Trecho fornecido:
◇ ◇ ◇ ◇ ◇ ◇ ◇

Declaração Americana dos Direitos e Deveres do Homem
Na mesma Conferência de Bogotá, em 1948, as nações americanas estabeleceram documento que deu mais um passo na delineação dos direitos humanos no continente: a Declaração Americana dos Direitos e Deveres do Homem — adotada seis meses antes da redação da Declaração Universal dos Direitos Humanos. Em seu texto introdutório, fala em “proteção dos direitos essenciais do homem e a criação de circunstâncias que lhe permitam progredir espiritual e materialmente e alcançar a felicidade”.
A Declaração Americana estabelece 27 direitos civis, políticos, econômicos, sociais e culturais. Entre eles, estão o direito à vida, segurança, liberdade e integridade, à igualdade perante a lei, à educação, ao trabalho e a uma justa remuneração e à justiça, entre outros. O texto pontua, em seu 28º artigo, que “os direitos do homem estão limitados pelos direitos do próximo, pela segurança de todos e pelas justas exigências do bem-estar geral e do desenvolvimento democrático”. Além disso, em seu segundo capítulo, a Declaração também determina 10 deveres.
Convenção Americana sobre Direitos Humanos e protocolos adicionais
21 anos depois da adoção da Carta da OEA e da Declaração Americana dos Direitos e Deveres do Homem, os países americanos reuniram-se em San José, capital da Costa Rica, para a Conferência Especializada Interamericana sobre Direitos Humanos. Realizada entre 7 e 22 de novembro de 1969, a conferência adotou, em seu último dia, o texto da Convenção Americana sobre Direitos Humanos.

◇ ◇ ◇ ◇ ◇ ◇ ◇

Excerto da fonte:
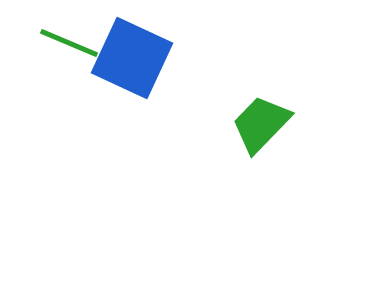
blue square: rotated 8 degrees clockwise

◇ ◇ ◇ ◇ ◇ ◇ ◇

Enunciado: Transcreva, do texto sobre a Declaração Americana dos Direitos e Deveres do Homem, a passagem que começa com as palavras "Convenção Americana sobre Direitos Humanos e" e termina com "Convenção Americana sobre Direitos Humanos.".

Resposta:
Convenção Americana sobre Direitos Humanos e protocolos adicionais
21 anos depois da adoção da Carta da OEA e da Declaração Americana dos Direitos e Deveres do Homem, os países americanos reuniram-se em San José, capital da Costa Rica, para a Conferência Especializada Interamericana sobre Direitos Humanos. Realizada entre 7 e 22 de novembro de 1969, a conferência adotou, em seu último dia, o texto da Convenção Americana sobre Direitos Humanos.